Clarity can support you in building your team, whether through providing referrals to trusted contractors, providing oversight to your in-house staff, or helping you make sense of the numbers in a way that allows you to take your business to the next level ; we are your partner in designing financial health. Want to learn more? Contact us!

10 Tips to Help You Stay on Top of Your Books

Whether you are outsourcing your bookkeeping or doing your own books in-house, as the leader in your organization you need to know your financial information is reliable.  Understanding "best practices" and incorporating them into your own business processes will help you get data you can trust, so you can make the decisions that are best for your business. 

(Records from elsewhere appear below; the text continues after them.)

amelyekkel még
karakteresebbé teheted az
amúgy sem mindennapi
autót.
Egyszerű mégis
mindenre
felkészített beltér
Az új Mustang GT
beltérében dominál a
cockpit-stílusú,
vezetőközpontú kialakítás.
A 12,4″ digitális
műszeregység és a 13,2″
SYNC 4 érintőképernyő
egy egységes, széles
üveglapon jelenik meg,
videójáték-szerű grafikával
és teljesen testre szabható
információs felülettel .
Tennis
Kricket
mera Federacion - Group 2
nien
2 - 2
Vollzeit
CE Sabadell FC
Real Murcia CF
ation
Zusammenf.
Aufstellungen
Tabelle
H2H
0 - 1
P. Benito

Here are some tips to help you stay on top of the books:

1.     Get or stay involved!  Knowing what the system is and how it works helps keep you, the director of this show, in the know. A broad understanding of the way the books work will help you to make informed decisions regarding processes, and to understand the capabilities and limitations of the data. If you need education ask questions, do some research, or take a class.  Finances are not everyone’s favorite topic – but it is vital to the success of your organization!  And in particular, if you are a board member for a non-profit, it is part of your fiduciary responsibility to each donor.

2.     Make the most of the data.  The information that is being entered into your bookkeeping system is used fulfill state and federal requirements (taxes,) but what else are you using the data for?  Make the data work for you. Set up reports to help you zero in on areas that help you manage your organization.

3.     Have your processes documented.  Focus on the how as well as the what. We know that processes are often undergoing change as the way we do business changes, but it is important to document this as a protection for your organization. Updating this periodically is an opportunity to review and make adjustments as circumstances change.

4.     Never have your bookkeeper as a signer on your account.  Naturally, access to accounts is helpful, but there must be checks and balances and this is a big one. Have your bookkeeper manage the entry and classification of transactions, but allow for having another person to authorize the bill payments or payroll deposits. 

5.     Make sure you see the bank statement each month.  Are you familiar with all the activity you see?  All deposits, transfers and checks written?

6.     Check in with your tax professional mid-year or 3rd quarter in addition to tax time.  Your tax professional needs to know what is going on with your business so that if you need it, you have time to implement their recommendations to save tax dollars.

7.     Cross-train your staff. Plan for the unexpected! It is not unheard of to find yourself in a compromised position due to illness or sudden changes. Remember, this is a team – make sure you have some backup.

8.     Set a regular time to meet and review your financials.  Reviewing sales, projecting cash flow, estimating upcoming expenses and liability payments are some of the things you should be reviewing on a regular basis. This could be weekly, monthly, or something else, depending on your organization’s need. If it is a date with yourself, your in-house support or if you outsource the work, consistency creates a window of time where you know these items will be addressed and allows you to get on with your other tasks.

9.     Create systems to help your organization’s efficiency.  Something as simple as coding your transactions when they are approved relieves so much verbal communication – sometimes words can be misinterpreted, but a number is definitive.  Any effort made to streamline this work makes it more reliable and lets you get to other parts of business that need your attention.

10.  Provide your staff and yourself with support.  Invest in the time to explore how this part of your business can provide valuable information. Invest in documentation and processes to support and assist your mission. Invest in your staff to provide training to help them do the best job they can.